Por Carlos
Nelson Coutinho
Ao contrário do
que supõe uma concepção hoje corriqueira, há uma diferença essencial entre a teoria política e a chamada “ciência política”. A teoria política –
uma disciplina filosófica – não se submete à estreita divisão acadêmica do
pensamento social hoje dominante, que faz distinção entre “ciência política”, “sociologia”,
“antropologia”, “economia”, “história” etc. Contrapondo-se a essa empobrecedora
departamentalização do saber, a teoria política não hesita em ligar a esfera da
política à totalidade social; aliás, parte da convicção de que só nessa
articulação dialética com a totalidade é que os fenômenos políticos (que
certamente têm sua especificidade) podem ser devidamente elevados a conceitos.
A teoria política considera parte ineliminável do seu domínio teórico também os
temas hoje considerados “sociológicos”, “econômicos”, “antropológicos”, “históricos”
etc.

### MATERIAL FORNECIDO
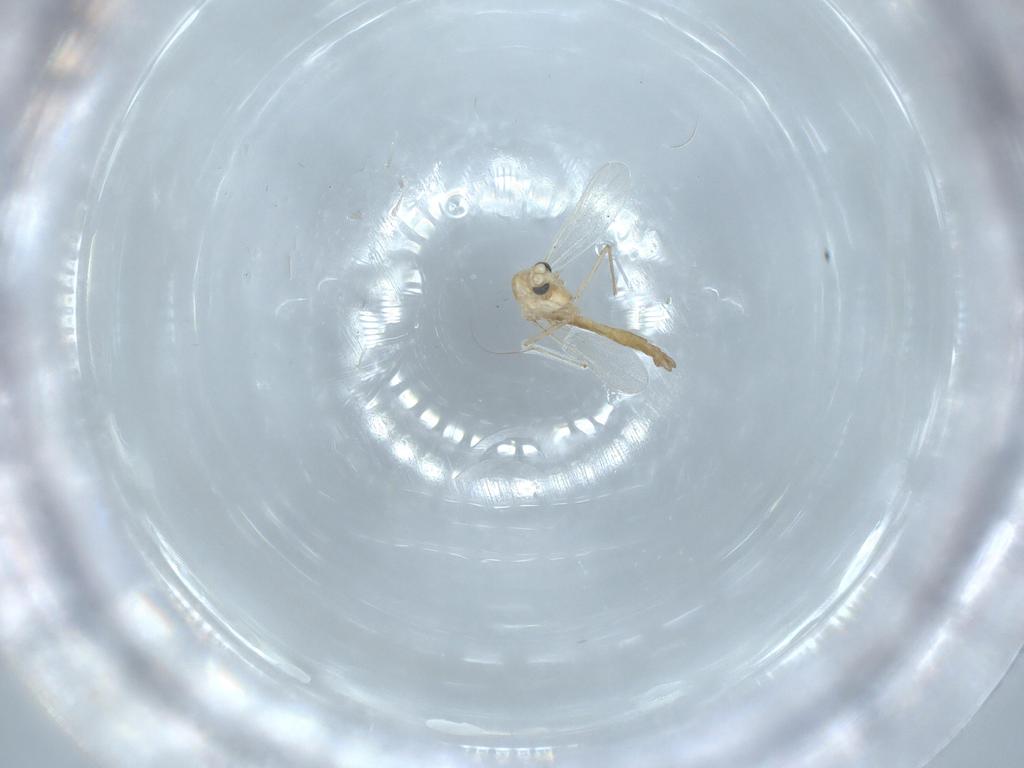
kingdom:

==

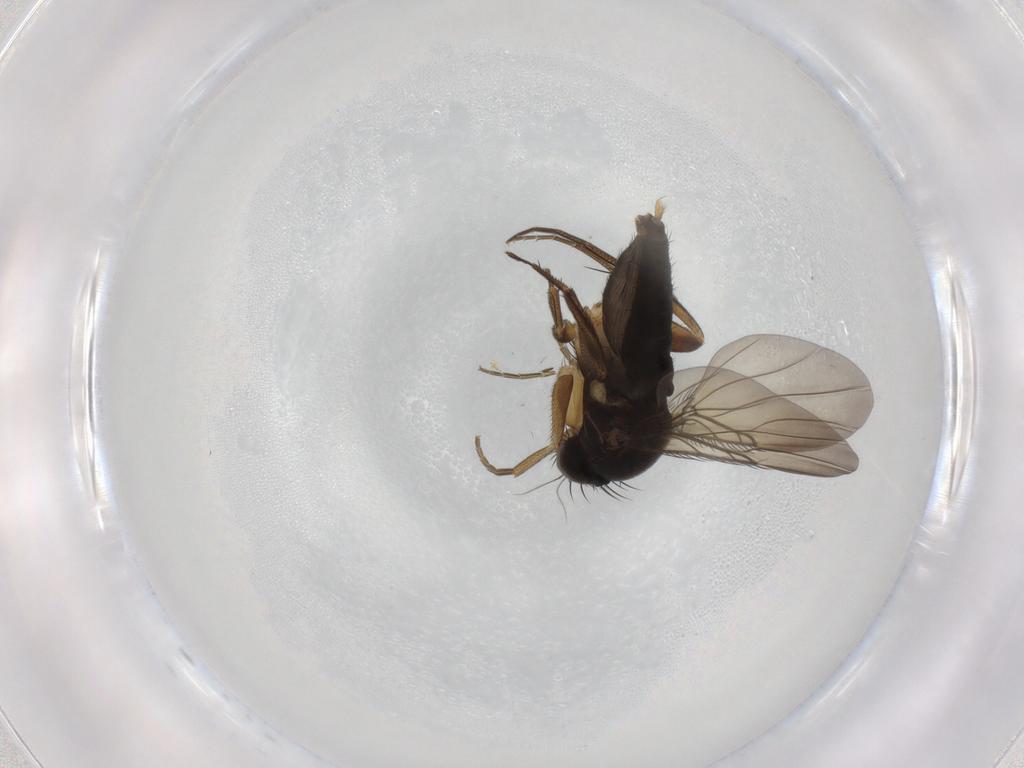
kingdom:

### ENUNCIADO DA TAREFA
Retome o texto sobre a diferença entre teoria política e ciência política logo após a última frase apresentada e dê continuidade a ele.

### A RESPOSTA
De resto, esse
modo de abordar os fenômenos políticos não tem nenhum compromisso com a chamada
“neutralidade axiológica”, ou seja, com a recusa supostamente científica da
formulação de juízos de valor. Para quem pretende compreender os fenômenos
políticos no quadro da totalidade social, torna-se inescapável a necessidade de
articular o ser com o dever ser, ou seja, os fatos empíricos com as
possibilidades concretas que estão sempre presentes em qualquer realidade
social, por mais aparentemente coisificada que ela se apresente à primeira
vista. Como toda manifestação do ser social, também a práxis política resulta
de uma articulação entre causalidade e teleologia, entre determinismo e
liberdade, entre ser e dever ser. Portanto, a teoria política não tem a
pretensão durkheimiana de tratar os fenômenos políticos como “coisas”
semelhantes aos objetos naturais; ao contrário, pretende compreendê-los como
processos dinâmicos determinados pela práxis, situados no devir histórico e
que, por isso, têm sua gênese no passado e apontam para o futuro.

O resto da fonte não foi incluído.